In a game against the Tampa Bay Rays on May 15, Lawrie was ejected from a game after objecting to being called out on two consecutive strikes by umpire Bill Miller. The two pitches in question, thought to be balls by Lawrie, were shown to be outside the strike zone on instant replay. Lawrie started down the baseline, only to hear the strikeout call, and turned and yelled. 

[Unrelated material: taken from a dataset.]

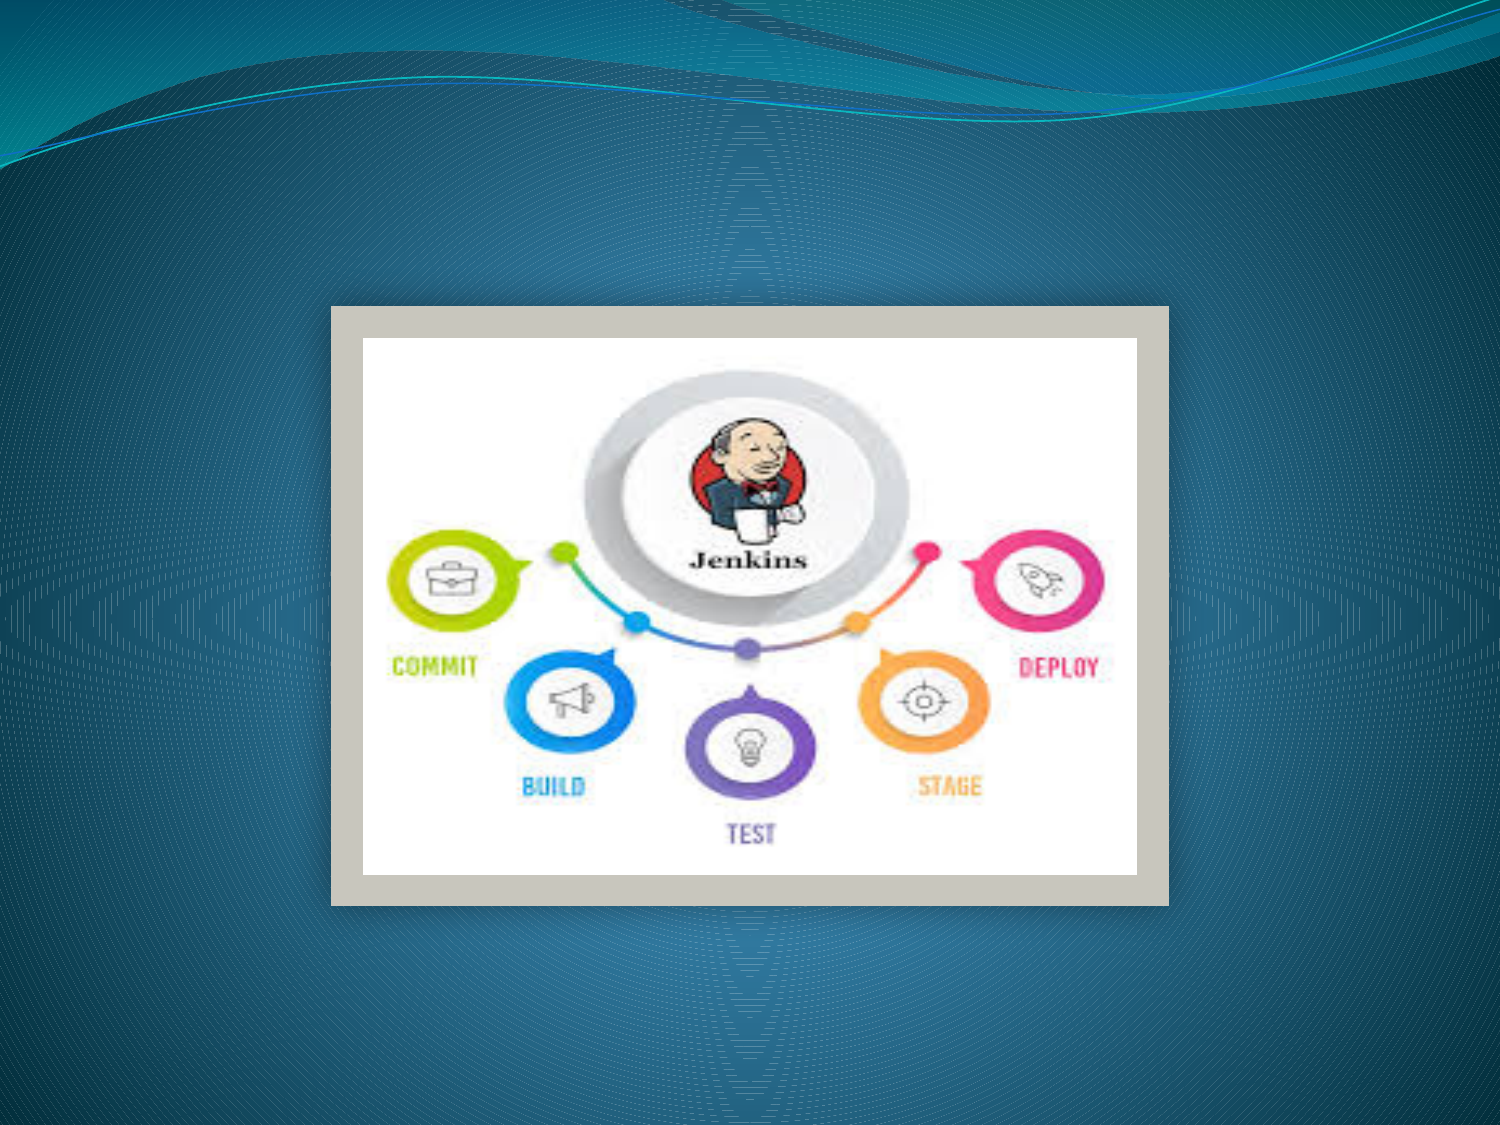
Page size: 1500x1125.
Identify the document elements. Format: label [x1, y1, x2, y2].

picture [362, 337, 1138, 876]
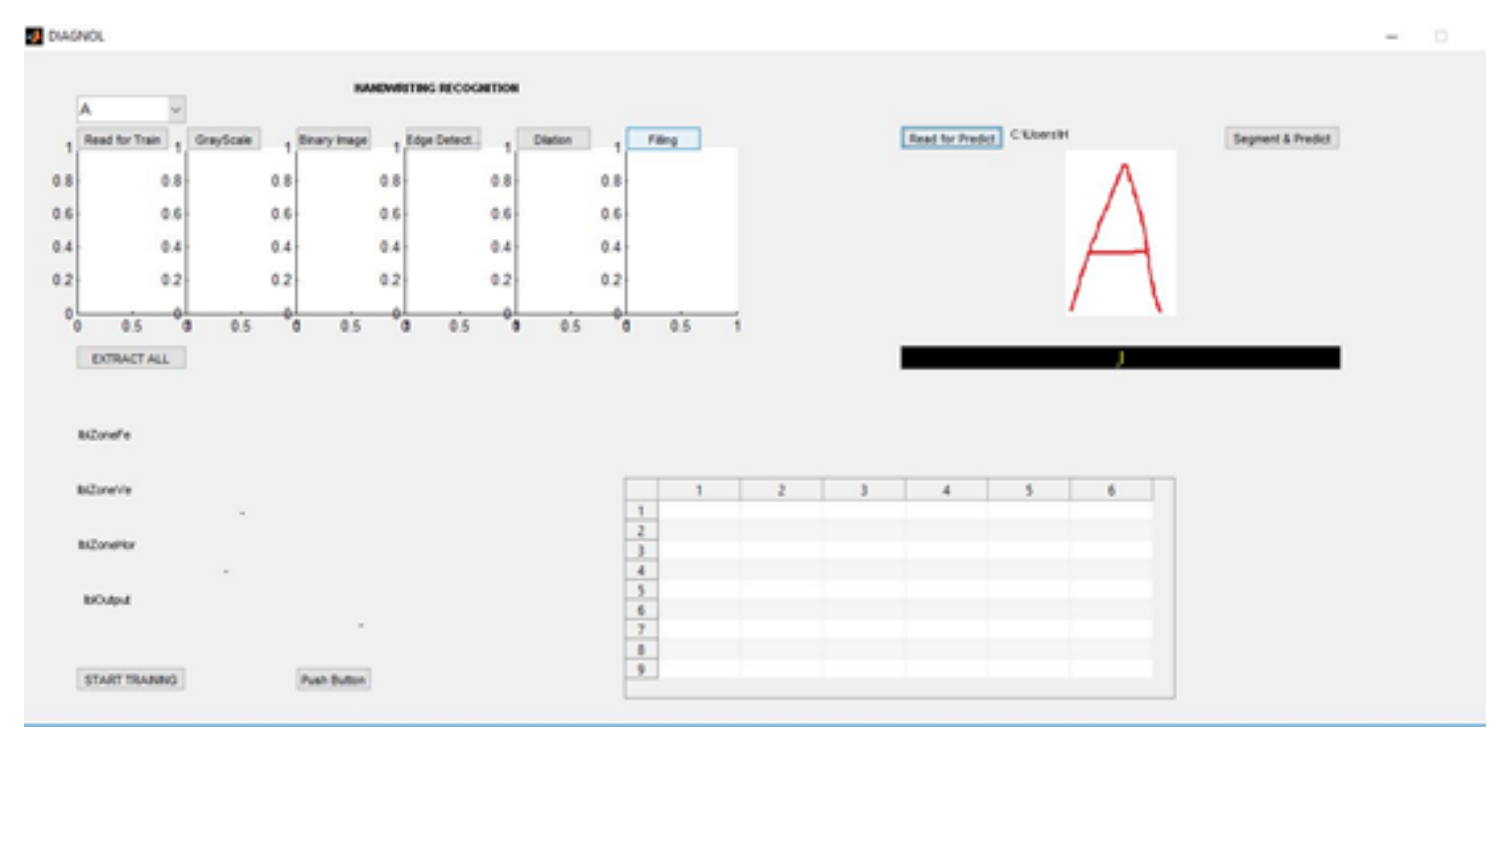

Miller then ejected him, and Lawrie threw his helmet on the ground. The helmet bounced and made contact with Miller. Manager John Farrell was also ejected after arguing with Miller. Lawrie was suspended for four games by Major League Baseball, and initially appealed the suspension but dropped the appeal on May 17.

4 comments:

aferrismoon said...

In Czech Republic the Jay is called the 'policeman of the woods' as it very quick to sound the alarm against predators or the more benign humans walking in the wood.

Tweet Tweet !

cheers

Anonymous said...

What does Lawrie being tossed from a baseball game have anything to do with the shooting in the mall. Reporters have nothing else to fill the page with.

aferrismoon said...

Big fire in NM started by lightning strike in Whitewater-Baldy. The community of Mogollon is mentioned which also lends its name to the Mogollon Monster

edition.cnn.com/2012/06/03/us/new-mexico-historic-wildfire/index.html?hpt=us_c1

en.wikipedia.org/wiki/Mogollon_Monster

cheers

Anonymous said...

The 2005 Boxing Day Shootout is an important event in Canadian history because it occurred during an election.

The resulting moral panic (based on the unspoken racial-social dynamic of poor, black, gang-banger boys killing a rich, photogenic, teenage white girl) catapulted the Conservative party into power in Canada and they have remained there ever since. Electoral polling data gives serious statistical evidence to this correlation.